Logiciels libres et commerce par Pierre Ponthus

samedi 29 octobre 2005, par Webmestre

Logiciels libres et commerce
Le logiciel libre fait-il une concurrence déloyale au logiciel propriétaire ?

Source :
http://www.local.attac.org/attac25/loglibres.php

Cette question sera sans nul doute de plus en plus souvent posée, à mesure de l’avancée des logiciels libres. L’OMC pourrait même s’en mêler, prétextant la clause de la nation la plus favorisée (l’absence de restrictions sur les copies faisant une concurrence déloyale aux produits propriétaires, qui ne bénéficient pas de cette facilité).

Avant de répondre, il convient de poser une autre question. Comment se fait-il qu’un mode de développement qui s’appuie sur le partage, l’ouverture du code source et la liberté de copie soit capable de faire de l’ombre à des produits commerciaux fermés et protégés ? Si la réponse à cette question semble évidente - les produits commerciaux doivent supporter les charges de personnel et les frais de publicité -, elle fait naître un malaise. La réussite du logiciel libre tend à démontrer le caractère parasitaire du mode de développement propriétaire, tout du moins en matière de logiciels. Cette réussite met au grand jour une erreur de parcours ; pour les logiciels, le mode de développement propriétaire n’est pas le bon choix.

Ce point de vue n’est pas partagé par tous. Les éditeurs qui ont bâti leur fortune et leur monopole sur des produits propriétaires fermés voient d’un très mauvais oeil le succès que rencontrent les logiciels libres. Certains de ces éditeurs se sont même découverts des qualités de médecin, au point de déceler un cancer en gestation au sein du logiciel libre. Cependant, le coeur de l’humaniste penche en direction du logiciel libre, si tant est on laisse à l’humaniste le choix des armes.

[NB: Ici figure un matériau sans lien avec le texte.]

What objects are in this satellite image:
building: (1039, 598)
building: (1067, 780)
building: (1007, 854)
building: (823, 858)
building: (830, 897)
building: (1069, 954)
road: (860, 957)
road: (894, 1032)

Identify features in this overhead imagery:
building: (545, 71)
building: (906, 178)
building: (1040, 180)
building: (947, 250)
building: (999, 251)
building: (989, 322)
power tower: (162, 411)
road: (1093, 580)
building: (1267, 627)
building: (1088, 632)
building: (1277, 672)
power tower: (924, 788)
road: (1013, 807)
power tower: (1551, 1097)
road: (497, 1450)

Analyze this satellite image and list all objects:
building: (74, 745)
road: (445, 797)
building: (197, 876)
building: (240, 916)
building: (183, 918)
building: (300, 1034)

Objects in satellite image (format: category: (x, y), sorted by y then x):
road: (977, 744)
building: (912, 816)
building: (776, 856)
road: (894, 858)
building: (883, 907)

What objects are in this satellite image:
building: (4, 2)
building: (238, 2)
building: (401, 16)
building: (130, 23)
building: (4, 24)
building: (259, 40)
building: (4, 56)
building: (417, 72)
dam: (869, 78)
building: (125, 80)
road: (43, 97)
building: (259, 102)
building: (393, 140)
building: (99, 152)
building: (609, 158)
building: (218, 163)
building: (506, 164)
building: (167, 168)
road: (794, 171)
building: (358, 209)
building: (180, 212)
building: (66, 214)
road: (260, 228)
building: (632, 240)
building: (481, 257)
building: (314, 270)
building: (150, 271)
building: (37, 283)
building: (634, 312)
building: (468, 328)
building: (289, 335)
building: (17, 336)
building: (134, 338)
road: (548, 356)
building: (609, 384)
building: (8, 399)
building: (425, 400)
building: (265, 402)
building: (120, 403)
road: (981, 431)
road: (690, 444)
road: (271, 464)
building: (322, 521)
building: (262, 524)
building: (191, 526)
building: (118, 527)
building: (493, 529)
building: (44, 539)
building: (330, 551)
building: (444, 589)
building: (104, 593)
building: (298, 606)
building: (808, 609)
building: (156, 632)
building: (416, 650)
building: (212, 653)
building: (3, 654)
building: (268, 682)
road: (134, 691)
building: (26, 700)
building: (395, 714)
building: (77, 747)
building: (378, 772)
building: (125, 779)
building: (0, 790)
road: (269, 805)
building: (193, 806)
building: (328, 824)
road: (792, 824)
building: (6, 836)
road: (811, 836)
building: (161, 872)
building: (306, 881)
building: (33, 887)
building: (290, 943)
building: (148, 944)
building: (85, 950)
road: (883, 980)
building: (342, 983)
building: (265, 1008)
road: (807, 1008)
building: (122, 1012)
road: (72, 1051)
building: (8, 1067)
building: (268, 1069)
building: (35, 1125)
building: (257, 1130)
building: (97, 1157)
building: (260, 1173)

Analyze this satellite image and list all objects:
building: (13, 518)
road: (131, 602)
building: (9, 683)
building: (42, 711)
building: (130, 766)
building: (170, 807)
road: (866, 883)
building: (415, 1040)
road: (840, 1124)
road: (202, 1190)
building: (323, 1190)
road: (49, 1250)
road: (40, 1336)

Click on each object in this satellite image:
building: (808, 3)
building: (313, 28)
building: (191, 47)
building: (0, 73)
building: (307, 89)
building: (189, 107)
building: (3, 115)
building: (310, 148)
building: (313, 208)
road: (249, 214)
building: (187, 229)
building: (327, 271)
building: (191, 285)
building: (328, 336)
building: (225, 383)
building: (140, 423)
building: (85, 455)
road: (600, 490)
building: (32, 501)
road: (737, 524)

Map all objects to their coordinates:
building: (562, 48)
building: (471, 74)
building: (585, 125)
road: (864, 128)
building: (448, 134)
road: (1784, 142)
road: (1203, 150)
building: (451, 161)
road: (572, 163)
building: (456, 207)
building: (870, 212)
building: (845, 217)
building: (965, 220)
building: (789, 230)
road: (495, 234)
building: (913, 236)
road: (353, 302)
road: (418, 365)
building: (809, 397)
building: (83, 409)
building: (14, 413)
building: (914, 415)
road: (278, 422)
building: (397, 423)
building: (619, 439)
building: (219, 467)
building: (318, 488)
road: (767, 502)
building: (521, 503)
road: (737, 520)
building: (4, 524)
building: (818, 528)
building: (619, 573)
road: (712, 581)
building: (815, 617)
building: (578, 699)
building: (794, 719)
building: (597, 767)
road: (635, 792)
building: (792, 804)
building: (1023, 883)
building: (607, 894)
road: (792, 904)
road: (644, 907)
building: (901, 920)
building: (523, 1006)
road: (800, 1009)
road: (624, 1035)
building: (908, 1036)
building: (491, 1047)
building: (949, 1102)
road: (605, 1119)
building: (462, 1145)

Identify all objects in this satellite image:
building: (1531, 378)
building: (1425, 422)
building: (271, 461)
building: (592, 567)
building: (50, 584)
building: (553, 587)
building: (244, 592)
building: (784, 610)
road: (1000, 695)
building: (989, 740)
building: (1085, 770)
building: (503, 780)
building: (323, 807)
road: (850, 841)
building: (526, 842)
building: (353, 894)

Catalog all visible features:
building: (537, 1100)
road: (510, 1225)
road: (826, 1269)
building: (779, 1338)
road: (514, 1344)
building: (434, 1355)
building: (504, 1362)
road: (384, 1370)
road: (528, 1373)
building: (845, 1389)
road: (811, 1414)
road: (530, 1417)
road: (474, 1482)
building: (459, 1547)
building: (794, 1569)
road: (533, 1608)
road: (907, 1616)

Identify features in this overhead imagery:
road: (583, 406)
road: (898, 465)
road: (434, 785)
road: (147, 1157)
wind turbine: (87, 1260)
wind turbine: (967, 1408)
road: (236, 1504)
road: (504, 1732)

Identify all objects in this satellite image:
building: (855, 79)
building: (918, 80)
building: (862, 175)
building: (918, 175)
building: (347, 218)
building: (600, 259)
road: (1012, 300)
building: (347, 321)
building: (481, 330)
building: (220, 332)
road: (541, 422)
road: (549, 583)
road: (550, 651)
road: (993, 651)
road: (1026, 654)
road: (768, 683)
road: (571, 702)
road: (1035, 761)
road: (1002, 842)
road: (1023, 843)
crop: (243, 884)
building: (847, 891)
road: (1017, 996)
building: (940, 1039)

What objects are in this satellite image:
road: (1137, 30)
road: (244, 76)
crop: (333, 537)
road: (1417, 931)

Si les logiciels propriétaires ont su atteindre une grande qualité, ce qui est la moindre des choses pour des produits commerciaux, leur fermeture et leur mode de développement centralisé entraîne de nombreux inconvénients, que l’on commence à percevoir. Failles de sécurité corrigées dans des délais inacceptables (voire jamais corrigées !), virus omniprésents, formats de fichiers texte secrets, incompatibles avec la concurrence (quand ce n’est pas avec eux-mêmes !), manque de souplesse des systèmes d’exploitation, peu propices à une adaptation personnelle. Enfin, il ne faut pas oublier l’introduction, par la force du marketing plus que par une qualité intrinsèque quelconque, de pseudo standards qui ne sont standards qu’avec eux-mêmes. On pourrait aussi citer le non respect des standards (les vrais) de l’internet. Non respect que permet facilement une position de monopole. Si le prix, parfois élevé, des logiciels propriétaires ne fait pas partie de ce sombre descriptif, c’est qu’il n’a que peu d’importance. De même, la gratuité des logiciels libres n’est pas l’élément principal qui les caractérise. Les logiciels libres sont d’abord libres et, accessoirement, gratuits. Ils peuvent par conséquent êtres payants, ce qui devrait rassurer ceux qui ce sont jusqu’à présent appuyés sur la vente de produits propriétaires. L’essentiel étant de proposer, sous forme de compétence par exemple, une valeur ajoutée aux logiciels libres vendus. On appelle cela s’adapter. C’est là l’une des contraintes inhérentes du commerce. Cette adaptation est, de loin, préférable à un raidissement face à un mode de développement nouveau. Pour ceux qui veulent gagner de l’argent avec le logiciel libre, l’offre de compétences est d’ailleurs la seule voie plausible. On retrouve là l’une des caractéristiques de l’évolution de la société marchande moderne, à savoir, la prépondérance du service post-vente sur le produit lui-même, devenu de plus en plus complexe à maîtriser.

On le voit, l’économie du logiciel libre bouscule certaines certitudes, pose de nouvelles questions. Cette économie nouvelle jette aussi les bases d’un commerce véritablement équitable, ce qui n’est pas la moindre de ses qualités. Il est d’ailleurs fort probable que, dans le cadre de l’OMC, des conflits apparaissent. C’est pour toutes ces raisons qu’Attac devrait de toute urgence se pencher sur la place du logiciel libre dans le monde meilleur auquel cette association aspire.